# Instructions for the task
Reproduce the stretch of the listing from its first line through the line containing "collection date: 1941-06-18", word for word. Include both end lines and nothing past them.

# Recorded data
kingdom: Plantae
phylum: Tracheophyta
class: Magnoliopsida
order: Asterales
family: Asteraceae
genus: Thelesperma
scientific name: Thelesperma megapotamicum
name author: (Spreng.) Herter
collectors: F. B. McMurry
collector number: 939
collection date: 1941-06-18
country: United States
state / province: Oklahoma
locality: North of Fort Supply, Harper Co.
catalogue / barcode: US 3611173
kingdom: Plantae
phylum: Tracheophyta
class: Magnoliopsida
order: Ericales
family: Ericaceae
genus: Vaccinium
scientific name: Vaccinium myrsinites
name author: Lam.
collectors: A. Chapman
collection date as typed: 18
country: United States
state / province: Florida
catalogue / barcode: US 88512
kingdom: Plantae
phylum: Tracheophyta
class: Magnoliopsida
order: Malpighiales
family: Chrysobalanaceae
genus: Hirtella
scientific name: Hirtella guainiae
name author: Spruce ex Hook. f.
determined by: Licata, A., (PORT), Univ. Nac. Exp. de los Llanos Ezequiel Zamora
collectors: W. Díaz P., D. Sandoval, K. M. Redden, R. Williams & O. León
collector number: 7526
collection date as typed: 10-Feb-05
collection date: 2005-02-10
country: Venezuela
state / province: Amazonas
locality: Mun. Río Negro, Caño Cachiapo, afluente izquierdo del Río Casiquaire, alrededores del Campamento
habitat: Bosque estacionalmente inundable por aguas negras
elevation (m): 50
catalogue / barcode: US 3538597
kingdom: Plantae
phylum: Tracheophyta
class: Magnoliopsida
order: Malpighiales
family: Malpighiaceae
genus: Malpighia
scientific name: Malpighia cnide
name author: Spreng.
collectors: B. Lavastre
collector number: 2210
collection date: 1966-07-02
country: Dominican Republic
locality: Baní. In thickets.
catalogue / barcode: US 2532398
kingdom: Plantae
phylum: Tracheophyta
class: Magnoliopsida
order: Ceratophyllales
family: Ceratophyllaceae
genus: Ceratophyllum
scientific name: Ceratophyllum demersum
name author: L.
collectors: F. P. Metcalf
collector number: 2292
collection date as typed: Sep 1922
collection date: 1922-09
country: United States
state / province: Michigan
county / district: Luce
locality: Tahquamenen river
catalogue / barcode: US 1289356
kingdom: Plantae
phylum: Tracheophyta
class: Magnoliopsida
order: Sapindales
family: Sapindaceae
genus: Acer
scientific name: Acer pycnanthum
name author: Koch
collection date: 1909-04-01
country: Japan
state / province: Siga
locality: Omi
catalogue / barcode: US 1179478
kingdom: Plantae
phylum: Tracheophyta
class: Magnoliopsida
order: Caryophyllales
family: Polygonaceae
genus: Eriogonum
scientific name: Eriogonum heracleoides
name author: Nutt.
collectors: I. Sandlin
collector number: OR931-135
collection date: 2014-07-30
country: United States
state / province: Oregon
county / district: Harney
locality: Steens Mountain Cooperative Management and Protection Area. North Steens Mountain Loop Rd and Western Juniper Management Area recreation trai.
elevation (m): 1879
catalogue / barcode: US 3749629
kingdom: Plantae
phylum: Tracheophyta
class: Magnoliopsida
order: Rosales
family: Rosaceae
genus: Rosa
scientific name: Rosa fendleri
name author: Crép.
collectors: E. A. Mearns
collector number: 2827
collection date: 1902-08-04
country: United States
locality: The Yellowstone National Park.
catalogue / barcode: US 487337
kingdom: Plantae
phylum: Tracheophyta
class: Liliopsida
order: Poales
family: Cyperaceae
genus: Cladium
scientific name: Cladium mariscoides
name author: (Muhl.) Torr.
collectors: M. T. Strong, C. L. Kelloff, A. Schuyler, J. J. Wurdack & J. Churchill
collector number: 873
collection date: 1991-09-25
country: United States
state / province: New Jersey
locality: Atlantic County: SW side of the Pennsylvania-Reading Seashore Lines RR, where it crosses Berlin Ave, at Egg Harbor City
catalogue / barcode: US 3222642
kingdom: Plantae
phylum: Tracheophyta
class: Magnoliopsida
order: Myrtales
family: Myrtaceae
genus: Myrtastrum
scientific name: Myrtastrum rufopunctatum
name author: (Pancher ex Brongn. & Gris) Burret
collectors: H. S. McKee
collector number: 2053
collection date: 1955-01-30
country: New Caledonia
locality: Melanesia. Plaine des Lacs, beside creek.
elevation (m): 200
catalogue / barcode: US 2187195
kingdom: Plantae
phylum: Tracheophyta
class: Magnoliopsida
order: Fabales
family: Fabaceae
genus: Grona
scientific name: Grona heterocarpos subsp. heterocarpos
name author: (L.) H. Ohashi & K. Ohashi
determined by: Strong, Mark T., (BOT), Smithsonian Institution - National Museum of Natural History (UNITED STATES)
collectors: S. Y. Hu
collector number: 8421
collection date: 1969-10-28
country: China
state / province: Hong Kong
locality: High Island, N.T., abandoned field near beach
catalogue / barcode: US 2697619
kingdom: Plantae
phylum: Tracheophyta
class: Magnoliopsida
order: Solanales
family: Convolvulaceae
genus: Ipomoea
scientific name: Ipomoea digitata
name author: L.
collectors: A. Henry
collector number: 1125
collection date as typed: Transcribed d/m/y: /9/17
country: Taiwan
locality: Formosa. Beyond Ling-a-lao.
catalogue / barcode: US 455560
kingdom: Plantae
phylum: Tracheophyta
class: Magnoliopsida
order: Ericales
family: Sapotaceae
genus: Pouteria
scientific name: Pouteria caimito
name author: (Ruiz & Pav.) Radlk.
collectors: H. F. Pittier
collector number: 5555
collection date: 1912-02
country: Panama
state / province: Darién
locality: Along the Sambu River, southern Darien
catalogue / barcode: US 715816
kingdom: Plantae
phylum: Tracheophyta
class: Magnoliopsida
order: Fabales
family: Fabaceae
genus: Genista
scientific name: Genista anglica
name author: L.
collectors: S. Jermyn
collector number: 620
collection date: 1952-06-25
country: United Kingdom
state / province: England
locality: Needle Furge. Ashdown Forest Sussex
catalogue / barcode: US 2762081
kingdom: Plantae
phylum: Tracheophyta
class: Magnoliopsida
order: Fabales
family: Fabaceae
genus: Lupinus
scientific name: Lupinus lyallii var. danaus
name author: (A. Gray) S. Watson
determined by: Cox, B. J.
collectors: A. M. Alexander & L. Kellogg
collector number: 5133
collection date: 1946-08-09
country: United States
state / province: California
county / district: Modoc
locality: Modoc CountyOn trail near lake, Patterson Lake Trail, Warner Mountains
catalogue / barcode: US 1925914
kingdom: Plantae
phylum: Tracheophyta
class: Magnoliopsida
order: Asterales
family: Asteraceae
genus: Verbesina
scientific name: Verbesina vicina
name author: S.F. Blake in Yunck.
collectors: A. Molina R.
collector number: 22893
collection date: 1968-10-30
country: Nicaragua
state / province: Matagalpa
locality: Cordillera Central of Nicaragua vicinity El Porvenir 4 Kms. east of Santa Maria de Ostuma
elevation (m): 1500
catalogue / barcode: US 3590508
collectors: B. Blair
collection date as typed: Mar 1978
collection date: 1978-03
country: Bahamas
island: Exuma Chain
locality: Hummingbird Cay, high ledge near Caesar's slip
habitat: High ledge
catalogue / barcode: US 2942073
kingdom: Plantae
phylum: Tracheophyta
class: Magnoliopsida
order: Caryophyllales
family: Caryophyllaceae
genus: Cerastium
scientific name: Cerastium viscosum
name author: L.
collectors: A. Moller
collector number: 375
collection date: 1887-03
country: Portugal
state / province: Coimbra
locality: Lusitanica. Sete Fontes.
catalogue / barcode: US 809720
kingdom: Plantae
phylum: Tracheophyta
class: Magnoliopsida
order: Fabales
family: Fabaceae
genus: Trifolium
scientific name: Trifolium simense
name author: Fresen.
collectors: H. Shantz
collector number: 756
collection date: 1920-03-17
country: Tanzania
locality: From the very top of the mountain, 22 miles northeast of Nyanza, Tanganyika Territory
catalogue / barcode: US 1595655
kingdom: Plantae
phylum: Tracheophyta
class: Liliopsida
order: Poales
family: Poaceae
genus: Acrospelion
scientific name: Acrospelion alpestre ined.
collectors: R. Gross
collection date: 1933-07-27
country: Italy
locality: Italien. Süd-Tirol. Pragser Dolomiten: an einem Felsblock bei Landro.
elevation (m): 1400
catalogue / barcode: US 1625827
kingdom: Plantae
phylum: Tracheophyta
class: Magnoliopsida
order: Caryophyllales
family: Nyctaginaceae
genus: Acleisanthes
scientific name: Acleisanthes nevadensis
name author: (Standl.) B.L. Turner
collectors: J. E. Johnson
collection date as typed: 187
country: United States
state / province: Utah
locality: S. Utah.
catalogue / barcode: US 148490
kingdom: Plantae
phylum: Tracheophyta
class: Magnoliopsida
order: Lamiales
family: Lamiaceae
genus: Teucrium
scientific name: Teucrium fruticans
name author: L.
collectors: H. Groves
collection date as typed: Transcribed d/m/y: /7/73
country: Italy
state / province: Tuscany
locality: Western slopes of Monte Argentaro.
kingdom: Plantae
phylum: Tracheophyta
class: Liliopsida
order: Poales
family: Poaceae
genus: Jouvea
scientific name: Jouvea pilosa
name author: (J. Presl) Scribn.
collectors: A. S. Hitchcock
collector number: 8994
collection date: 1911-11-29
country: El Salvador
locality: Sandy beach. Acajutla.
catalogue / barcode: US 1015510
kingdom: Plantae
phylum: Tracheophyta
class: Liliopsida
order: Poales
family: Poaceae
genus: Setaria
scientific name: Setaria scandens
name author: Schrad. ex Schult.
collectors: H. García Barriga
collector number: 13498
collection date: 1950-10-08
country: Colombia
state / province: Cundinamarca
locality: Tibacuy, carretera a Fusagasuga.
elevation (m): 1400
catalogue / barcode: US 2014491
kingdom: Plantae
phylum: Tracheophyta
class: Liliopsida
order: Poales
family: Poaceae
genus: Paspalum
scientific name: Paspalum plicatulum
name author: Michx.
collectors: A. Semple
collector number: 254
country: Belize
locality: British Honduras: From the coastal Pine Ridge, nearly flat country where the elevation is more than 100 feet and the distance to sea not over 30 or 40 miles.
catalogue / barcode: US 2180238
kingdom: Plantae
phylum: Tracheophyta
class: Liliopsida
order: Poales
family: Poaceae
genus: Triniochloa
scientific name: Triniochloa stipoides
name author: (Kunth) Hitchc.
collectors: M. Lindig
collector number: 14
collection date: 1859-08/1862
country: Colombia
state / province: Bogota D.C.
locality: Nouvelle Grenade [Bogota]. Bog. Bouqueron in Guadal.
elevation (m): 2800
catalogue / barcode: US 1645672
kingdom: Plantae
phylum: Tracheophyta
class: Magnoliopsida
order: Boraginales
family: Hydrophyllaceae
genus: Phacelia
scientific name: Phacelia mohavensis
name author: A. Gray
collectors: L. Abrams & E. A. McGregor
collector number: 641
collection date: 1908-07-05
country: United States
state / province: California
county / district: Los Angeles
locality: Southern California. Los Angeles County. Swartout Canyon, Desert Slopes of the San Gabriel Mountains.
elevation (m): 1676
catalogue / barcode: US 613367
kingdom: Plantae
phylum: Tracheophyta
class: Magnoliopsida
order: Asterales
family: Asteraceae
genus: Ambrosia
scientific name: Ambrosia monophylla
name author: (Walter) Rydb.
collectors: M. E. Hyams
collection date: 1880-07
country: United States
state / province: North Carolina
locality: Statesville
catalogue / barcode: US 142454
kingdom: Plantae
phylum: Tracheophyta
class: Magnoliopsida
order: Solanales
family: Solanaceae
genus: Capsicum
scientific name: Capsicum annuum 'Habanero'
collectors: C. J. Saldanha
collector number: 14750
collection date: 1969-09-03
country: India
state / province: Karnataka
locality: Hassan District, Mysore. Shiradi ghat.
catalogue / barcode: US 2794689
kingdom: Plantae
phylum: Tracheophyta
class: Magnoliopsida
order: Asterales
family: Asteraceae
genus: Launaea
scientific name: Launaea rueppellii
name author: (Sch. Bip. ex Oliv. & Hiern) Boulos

# Answer to this problem
kingdom: Plantae
phylum: Tracheophyta
class: Magnoliopsida
order: Asterales
family: Asteraceae
genus: Thelesperma
scientific name: Thelesperma megapotamicum
name author: (Spreng.) Herter
collectors: F. B. McMurry
collector number: 939
collection date: 1941-06-18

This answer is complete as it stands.